Previous works on Lyme Regis exist, then. Apart from Fowles, Emma Austen Leigh produced a small work (58 pages) in the early 1940s to go with her
Jane Austen & Steventon and Jane Austen & Bath. Throughout the 19th Century, particularly as interest in Jane Austen’s works grew, the subject of her association with Lyme was the topic of journal articles. The connection with Edward II, the history of the building (and rebuilding) of the Cobb, the effect of the development of the Englishman’s holiday at the seaside and the life of Mary Anning, are all issues dealt with. Early guides deal more with the surrounding towns rather than with Lyme but since the end of the 19th Century, the great interest has been with Jane Austen’s visits to Lyme and its significance in
Persuasion.
Lane draws together the history of Lyme, the letters of Jane Austen and the use Austen made of this setting in her last novel. She gives with clarity details which would assist the traveller walking around Lyme and absorbing the surroundings, at the same time pointing out some of the myths and uncertainties which have grown up around author and place. In what inn did the party from Uppercross stay? Lane gives the history of the rebuilding of the Three Cups, demonstrating that the inn that Austen knew (but had not actually stayed in) burnt down in 1844 and was rebuilt on the other side of the street. The Assembly rooms, which Jane Austen mentions in her letters, also are no more. They have been replaced, unfortunately, with a car park, but Lane gives the reader a strong feeling of what the rooms and their location would have been like. The Cobb itself is not as Jane Austen would have known it. Unfortunately this rules out Granny’s Teeth as the steps from which Louisa Musgrove fell. And Captain Harville probably did not live in that pretty pink house.

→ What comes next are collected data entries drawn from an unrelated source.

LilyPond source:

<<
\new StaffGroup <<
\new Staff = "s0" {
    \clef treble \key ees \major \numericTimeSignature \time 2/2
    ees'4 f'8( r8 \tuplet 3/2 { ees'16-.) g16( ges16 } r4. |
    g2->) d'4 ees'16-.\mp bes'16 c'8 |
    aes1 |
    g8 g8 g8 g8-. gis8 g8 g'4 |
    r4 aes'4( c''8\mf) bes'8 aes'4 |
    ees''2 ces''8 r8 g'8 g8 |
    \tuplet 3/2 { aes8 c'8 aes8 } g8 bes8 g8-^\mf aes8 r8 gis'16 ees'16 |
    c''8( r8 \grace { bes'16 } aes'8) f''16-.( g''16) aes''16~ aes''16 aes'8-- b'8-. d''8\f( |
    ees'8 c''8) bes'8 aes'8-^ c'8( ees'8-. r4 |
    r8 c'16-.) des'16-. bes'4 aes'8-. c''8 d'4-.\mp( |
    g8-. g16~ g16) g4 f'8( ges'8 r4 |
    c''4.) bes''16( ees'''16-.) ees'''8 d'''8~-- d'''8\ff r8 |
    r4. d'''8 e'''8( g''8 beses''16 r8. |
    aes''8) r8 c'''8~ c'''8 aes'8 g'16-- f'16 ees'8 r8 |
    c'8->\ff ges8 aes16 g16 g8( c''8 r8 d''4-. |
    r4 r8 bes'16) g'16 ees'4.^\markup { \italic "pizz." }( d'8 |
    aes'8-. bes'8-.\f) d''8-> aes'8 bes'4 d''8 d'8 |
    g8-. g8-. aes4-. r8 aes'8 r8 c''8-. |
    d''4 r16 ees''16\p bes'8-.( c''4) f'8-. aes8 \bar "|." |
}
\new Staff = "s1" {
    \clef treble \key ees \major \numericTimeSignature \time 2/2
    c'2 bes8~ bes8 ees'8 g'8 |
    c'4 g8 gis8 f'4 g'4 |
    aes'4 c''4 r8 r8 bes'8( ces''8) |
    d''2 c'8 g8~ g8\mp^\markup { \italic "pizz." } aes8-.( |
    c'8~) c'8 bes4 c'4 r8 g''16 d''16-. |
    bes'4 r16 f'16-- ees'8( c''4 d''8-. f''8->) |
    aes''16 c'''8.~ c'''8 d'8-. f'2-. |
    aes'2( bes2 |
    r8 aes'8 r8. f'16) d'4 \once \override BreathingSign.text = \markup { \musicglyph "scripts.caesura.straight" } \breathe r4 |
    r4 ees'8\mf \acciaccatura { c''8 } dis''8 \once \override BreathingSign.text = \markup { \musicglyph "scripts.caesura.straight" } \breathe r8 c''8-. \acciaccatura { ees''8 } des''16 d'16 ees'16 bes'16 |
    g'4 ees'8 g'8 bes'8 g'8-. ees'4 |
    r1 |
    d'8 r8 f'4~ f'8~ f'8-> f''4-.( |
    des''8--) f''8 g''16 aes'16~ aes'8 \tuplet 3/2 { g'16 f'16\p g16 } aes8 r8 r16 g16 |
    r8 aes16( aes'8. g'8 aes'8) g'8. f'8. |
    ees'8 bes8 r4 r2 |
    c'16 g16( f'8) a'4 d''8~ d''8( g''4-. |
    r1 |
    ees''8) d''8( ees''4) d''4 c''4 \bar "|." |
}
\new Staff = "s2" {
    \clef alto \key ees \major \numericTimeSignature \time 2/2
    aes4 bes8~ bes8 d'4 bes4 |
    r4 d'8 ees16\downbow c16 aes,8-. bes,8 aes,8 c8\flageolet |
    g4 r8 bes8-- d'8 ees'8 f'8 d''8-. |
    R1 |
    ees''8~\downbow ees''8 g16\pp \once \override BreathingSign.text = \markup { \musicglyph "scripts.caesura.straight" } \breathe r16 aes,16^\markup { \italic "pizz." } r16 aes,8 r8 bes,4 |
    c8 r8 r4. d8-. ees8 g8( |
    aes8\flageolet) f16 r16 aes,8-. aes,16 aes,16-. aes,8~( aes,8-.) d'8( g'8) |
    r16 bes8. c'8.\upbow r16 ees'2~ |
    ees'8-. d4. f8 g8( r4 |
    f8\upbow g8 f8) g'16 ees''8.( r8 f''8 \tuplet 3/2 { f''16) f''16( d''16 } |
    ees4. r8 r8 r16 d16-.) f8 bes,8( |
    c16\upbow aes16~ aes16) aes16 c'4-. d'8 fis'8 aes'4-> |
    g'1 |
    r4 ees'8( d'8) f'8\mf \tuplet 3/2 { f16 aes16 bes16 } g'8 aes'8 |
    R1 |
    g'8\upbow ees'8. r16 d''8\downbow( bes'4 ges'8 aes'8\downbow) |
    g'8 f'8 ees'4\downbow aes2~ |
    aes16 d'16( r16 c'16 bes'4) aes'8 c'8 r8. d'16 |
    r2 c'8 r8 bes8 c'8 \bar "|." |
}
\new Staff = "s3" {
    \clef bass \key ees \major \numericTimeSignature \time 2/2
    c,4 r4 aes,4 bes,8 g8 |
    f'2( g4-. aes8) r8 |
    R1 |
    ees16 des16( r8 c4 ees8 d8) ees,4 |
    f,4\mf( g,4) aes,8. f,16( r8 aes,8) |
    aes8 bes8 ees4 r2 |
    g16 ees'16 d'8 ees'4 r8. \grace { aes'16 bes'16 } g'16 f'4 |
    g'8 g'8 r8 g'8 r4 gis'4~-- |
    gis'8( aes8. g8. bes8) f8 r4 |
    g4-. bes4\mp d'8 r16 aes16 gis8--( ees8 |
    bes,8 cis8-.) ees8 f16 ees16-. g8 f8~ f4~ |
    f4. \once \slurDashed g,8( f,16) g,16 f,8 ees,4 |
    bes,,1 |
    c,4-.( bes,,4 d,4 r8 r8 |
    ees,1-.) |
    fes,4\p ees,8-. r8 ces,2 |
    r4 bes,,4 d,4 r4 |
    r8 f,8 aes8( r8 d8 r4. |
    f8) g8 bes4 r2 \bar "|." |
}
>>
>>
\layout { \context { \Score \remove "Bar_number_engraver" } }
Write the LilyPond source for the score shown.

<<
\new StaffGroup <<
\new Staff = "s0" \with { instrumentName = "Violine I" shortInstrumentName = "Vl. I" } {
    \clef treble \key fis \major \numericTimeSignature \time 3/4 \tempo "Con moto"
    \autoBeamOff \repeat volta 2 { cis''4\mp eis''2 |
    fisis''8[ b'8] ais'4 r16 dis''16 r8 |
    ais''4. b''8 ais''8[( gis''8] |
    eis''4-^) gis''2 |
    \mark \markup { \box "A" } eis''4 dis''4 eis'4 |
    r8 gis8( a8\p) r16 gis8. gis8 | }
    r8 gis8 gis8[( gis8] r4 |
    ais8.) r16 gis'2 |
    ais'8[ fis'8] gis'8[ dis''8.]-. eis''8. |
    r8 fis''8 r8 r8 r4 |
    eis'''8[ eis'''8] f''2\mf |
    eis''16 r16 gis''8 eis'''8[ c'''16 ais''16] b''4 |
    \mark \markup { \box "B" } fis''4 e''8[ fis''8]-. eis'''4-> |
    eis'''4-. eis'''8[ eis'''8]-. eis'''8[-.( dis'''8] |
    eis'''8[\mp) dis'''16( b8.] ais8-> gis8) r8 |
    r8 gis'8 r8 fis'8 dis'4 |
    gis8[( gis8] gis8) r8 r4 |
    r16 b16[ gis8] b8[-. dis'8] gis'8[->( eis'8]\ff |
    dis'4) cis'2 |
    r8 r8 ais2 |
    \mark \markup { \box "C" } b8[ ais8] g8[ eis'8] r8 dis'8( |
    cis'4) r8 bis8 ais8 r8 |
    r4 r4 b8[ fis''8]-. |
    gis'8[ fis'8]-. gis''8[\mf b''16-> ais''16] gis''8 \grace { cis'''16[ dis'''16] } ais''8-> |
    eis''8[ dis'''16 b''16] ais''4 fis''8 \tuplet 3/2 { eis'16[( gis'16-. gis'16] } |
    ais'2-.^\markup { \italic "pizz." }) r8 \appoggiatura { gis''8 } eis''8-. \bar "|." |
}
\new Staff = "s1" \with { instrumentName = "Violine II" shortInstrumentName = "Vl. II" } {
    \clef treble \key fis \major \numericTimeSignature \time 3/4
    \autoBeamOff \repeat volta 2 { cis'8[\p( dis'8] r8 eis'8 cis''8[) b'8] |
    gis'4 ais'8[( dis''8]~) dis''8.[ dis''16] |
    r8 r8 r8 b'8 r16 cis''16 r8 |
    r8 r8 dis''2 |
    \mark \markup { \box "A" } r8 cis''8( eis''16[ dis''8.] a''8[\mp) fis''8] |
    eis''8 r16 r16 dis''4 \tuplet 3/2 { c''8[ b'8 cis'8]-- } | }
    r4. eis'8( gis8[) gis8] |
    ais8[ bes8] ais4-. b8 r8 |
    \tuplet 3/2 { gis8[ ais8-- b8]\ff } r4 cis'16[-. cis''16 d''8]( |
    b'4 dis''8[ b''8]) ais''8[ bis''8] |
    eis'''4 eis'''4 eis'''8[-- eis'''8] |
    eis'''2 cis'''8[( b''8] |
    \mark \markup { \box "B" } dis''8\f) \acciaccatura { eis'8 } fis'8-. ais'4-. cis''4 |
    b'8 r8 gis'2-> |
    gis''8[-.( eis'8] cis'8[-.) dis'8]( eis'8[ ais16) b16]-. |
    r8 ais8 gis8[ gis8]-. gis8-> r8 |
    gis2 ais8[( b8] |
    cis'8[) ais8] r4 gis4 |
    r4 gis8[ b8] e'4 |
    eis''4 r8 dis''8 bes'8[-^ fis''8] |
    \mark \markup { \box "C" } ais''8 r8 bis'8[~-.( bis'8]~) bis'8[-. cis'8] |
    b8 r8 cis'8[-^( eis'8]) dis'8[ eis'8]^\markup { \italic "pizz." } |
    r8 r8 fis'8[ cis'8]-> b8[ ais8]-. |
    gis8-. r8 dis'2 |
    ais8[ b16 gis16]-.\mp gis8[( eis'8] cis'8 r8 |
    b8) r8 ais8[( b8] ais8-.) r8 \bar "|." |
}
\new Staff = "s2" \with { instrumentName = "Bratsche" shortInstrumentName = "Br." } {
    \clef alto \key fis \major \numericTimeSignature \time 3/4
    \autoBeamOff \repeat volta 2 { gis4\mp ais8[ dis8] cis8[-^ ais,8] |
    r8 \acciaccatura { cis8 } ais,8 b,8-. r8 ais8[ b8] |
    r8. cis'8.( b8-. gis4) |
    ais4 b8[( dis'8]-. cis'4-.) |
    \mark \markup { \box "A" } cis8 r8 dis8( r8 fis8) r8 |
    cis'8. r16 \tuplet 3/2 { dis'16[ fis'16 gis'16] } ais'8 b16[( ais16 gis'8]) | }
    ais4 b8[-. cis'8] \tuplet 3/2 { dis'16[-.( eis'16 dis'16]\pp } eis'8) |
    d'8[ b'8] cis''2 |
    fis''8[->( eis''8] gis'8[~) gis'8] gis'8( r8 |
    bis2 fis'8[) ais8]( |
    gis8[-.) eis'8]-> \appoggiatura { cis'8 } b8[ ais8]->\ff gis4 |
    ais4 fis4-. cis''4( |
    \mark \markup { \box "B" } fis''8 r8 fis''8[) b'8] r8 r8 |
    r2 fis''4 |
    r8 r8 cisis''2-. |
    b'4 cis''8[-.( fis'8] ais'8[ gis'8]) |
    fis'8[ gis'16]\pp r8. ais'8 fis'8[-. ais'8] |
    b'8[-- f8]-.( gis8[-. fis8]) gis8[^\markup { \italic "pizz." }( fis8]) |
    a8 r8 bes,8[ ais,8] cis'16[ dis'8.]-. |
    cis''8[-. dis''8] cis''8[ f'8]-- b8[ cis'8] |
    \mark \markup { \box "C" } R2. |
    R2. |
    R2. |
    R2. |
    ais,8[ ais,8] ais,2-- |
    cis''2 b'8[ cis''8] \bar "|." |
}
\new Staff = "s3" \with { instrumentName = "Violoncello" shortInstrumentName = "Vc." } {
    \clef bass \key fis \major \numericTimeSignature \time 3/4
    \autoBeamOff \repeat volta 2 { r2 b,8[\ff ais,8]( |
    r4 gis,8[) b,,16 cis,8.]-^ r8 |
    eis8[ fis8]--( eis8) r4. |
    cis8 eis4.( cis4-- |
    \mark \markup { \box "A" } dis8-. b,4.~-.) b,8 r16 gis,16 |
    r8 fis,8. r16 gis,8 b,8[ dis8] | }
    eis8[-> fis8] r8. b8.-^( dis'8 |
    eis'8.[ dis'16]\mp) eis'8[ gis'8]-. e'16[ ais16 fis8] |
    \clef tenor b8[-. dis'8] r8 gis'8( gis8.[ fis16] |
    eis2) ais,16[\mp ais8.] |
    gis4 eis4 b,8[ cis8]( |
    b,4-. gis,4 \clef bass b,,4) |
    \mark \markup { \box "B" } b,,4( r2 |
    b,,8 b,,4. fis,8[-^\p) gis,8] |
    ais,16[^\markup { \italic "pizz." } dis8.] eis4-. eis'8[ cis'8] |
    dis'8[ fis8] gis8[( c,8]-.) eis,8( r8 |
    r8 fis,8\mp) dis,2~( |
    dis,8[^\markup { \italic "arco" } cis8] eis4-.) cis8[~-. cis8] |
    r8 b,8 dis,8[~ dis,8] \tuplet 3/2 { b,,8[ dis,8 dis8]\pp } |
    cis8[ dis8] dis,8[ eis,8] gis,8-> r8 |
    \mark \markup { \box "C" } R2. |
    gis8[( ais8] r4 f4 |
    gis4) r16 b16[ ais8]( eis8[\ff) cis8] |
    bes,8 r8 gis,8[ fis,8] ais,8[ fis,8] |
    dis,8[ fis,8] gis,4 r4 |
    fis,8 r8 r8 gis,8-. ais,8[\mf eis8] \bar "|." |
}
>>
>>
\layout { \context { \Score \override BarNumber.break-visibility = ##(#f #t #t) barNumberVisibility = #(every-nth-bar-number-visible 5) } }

Maggie Lane also deals with the description of Lyme given in Persuasion. It is Lane’s belief, along with others, that this section of the novel may have been rewritten if Austen’s health had allowed. It does not sit seamlessly in the novel.
Nevertheless, Lane’s observations of Lyme connect strongly with the real life of an author and the place that it has in her imagination and her art.
Jane Austen and Lyme Regis conveys Lane’s sense of satisfaction in introducing Lyme Regis to readers and allows readers to connect Austen with a world that we can still observe today.